● Compiti richiesti
**1.** Elenca tutti gli importi espressi in euro che compaiono nell'intervento sul bilancio europeo, nell'ordine in cui vengono citati.
**2.** Scrivi il seguito dell'intervento sul bilancio europeo, partendo dal punto in cui termina.

● Testo di partenza
Data: 
Giovedì, 4 Settembre, 2014
Nome: 
Khalid Chaouki

Signor Presidente, cari colleghi, gli accordi presi dal Consiglio europeo a Fontainebleau nel lontano 1984, che prevedono in favore della Gran Bretagna uno sconto, un beneficio, originavano dall'esigenza di compensare un Paese a scarsa vocazione agricola che, a differenza di Francia e Italia, non usufruiva dei cospicui finanziamenti della nascente politica comune europea. È evidente come quelle argomentazioni alla base degli accordi di Fontainebleau siano oggi superate e dunque assolutamente condivisibili le riflessioni volte a un superamento di quegli accordi. Occorre infatti superare quelle scelte e la persistenza nell'accordare tale vantaggio (confermato anche nel 2007) ingiustificato e anacronistico, anche in considerazione della crisi economica che ha colpito in maniera diversa alcuni Paesi membri, ma soprattutto in seguito alla riduzione delle risorse europee in particolare in materia di PAC. La permanenza di ingiustificati vantaggi a favore di un solo Paese non fa che aumentare gli squilibri fra gli Stati membri. È evidente, dunque, la necessità di avviare una riflessione in sede europea affinché tali meccanismi e criteri siano rivisti e rinegoziati, anche a fronte della persistente dicotomia fra quanto versato nel bilancio europeo e quanto ricevuto da parte dell'Italia. Da un lato va superato il criterio del rebate, quale è quello previsto per il Regno Unito, e ogni forma di regolamentazione che inserisca eccezioni e deroghe nazionali in una logica di negoziazione intergovernativa e bilaterale, dall'altro bisogna riaffermare la necessità di rivedere i meccanismi di predisposizione del bilancio europeo, che nell'ultima programmazione del quadro finanziario pluriennale ha visto per la prima volta una contrazione, su spinta dell'azione dei Paesi rigoristi. Contrazione che in parte e’ stata mitigata, anche grazie alla battaglia italiana in tale direzione, da alcuni interventi correttivi del Parlamento europeo che prevedono una maggiore flessibilità per l'uso delle risorse. 
Le esigue risorse del bilancio europeo indeboliscono infatti l'Europa e rendono difficile il raggiungimento degli ambiziosi obiettivi di Europa 2020, con particolare riferimento alle iniziative faro per la ricerca, gli investimenti produttivi, la lotta contro la povertà e la disoccupazione e in favore della cittadinanza europea. L'insufficienza di risorse appostate a livello europeo evidenzia poi la situazione squilibrata anche per quanto riguarda i cosiddetti saldi netti. A questo proposito va comunque precisato che, a differenza di quanto contenuto nelle due mozioni, l'Italia, seppure mantenga ancora un saldo netto negativo e peggiorando la sua posizione, al 12o posto in Europa in termini di PIL pro capite, ha tuttavia migliorato nel 2013 la sua posizione, divenendo il terzo contributore netto, passando dagli attuali 4.500 milioni di euro l'anno per il periodo 2007-2013, corrispondenti allo 0,28 per cento del RNL, a 3.850 milioni di euro l'anno per il periodo 2014-2020, con una riduzione media annuale di 650 milioni di euro per l'intero periodo 2014-2020. Il saldo negativo, secondo i dati finanziari con la UE, risulta di 5,7 miliardi di euro, a fronte dei 6,6 miliardi di euro del 2011. Il miglioramento è stato ottenuto grazie ad un aumento netto delle risorse destinate all'Italia per la realizzazione di programmi europei nell'ambito della politica di coesione, in controtendenza rispetto ad una generalizzata riduzione dei finanziamenti per la politica di coesione per gli altri Stati membri. Va inoltre ricordato che il saldo negativo italiano deriva in parte anche dal cattivo uso da parte del nostro Paese delle risorse europee, quindi da problemi nostri e non dell'Europa: fondi strutturali spesso usati in maniera frammentaria, senza obiettivi né una visione strategica per lo sviluppo del Paese, o peggio non completamente utilizzati, così come avvenuto anche nella programmazione conclusasi nel 2013 nella quale abbiamo speso solo circa il 52,7 per cento dei fondi comunitari.

● Righe estratte
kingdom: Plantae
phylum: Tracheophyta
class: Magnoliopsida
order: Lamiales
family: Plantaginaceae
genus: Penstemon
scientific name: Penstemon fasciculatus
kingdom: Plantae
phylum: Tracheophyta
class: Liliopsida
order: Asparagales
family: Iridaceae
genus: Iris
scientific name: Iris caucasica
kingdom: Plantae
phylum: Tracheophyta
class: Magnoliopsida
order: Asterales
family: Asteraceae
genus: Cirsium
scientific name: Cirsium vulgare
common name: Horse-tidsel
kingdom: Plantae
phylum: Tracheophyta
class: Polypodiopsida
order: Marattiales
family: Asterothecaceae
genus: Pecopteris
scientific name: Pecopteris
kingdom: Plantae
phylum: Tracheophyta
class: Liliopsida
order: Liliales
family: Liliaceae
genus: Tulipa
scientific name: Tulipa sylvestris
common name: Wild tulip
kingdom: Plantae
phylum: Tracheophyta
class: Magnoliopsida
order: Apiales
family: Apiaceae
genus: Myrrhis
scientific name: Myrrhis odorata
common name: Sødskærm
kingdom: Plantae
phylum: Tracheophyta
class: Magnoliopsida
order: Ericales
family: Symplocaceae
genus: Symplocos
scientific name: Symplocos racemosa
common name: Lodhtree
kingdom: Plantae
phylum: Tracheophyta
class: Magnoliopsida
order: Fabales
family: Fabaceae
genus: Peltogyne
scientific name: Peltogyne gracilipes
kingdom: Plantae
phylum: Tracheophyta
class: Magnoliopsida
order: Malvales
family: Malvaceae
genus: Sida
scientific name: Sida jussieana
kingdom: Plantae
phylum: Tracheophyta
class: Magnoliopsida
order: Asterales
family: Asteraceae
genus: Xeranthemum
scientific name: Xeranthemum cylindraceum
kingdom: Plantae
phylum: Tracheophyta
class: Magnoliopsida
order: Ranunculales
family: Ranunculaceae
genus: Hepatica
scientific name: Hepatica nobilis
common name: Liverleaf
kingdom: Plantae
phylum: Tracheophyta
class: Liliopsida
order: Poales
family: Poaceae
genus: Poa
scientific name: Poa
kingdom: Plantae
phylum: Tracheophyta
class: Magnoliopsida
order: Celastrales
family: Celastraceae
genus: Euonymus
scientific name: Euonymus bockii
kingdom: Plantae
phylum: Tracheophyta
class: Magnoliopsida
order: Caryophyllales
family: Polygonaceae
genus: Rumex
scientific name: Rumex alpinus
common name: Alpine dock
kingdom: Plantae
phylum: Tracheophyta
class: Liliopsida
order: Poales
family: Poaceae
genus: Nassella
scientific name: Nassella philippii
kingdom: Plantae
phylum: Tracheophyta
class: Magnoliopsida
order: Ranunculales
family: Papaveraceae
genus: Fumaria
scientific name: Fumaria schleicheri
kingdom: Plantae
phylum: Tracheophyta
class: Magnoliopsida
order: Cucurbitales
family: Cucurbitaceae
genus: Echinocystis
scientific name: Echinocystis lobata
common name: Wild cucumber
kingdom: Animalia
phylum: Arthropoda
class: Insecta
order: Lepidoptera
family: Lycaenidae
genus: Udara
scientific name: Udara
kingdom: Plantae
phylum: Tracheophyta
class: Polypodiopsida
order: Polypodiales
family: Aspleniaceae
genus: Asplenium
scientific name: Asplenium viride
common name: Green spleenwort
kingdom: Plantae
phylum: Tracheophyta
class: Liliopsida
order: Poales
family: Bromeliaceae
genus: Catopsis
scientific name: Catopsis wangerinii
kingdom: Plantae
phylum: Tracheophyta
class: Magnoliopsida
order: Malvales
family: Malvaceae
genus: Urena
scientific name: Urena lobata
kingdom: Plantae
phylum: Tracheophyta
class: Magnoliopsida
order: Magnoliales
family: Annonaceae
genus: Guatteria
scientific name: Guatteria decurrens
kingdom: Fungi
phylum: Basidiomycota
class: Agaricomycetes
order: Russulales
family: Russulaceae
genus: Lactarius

● Soluzioni dell'esercizio
**1.**
- 4.500 milioni di euro
- 3.850 milioni di euro
- 650 milioni di euro
- 5,7 miliardi di euro
- 6,6 miliardi di euro

**2.**
Per tutto quanto detto, è importante sottolineare che, pur essendo giusto il superamento di questa anacronistica clausola in favore della Gran Bretagna, è fuorviante ritenere che tale problematica sia la questione centrale o dirimente per superare gli squilibri esistenti nell'area euro e per incentrare una battaglia italiana in occasione della nostra Presidenza del semestre UE per un cambio di passo e per una vera svolta nelle politiche europee. Occorre invece cogliere l'occasione della Presidenza italiana dell'Europa per costruire un'Europa dove ritrovare un nuovo protagonismo italiano in sede europea e ribaltare complessivamente la logica sbagliata che fino ad oggi ha caratterizzato le politiche europee, incentrate sull'ossessione dell'austerità e di rigore dei bilanci pubblici, senza la previsione di risorse a livello europeo in favore di politiche per gli investimenti e la crescita, in grado di sopperire a livello sovranazionale alla contrazione a livello nazionale; politiche sempre agitate a parole ma poi mai implementate con risorse europee adeguate, anzi messe a rischio dalla recente approvazione del bilancio settennale con riduzione di risorse.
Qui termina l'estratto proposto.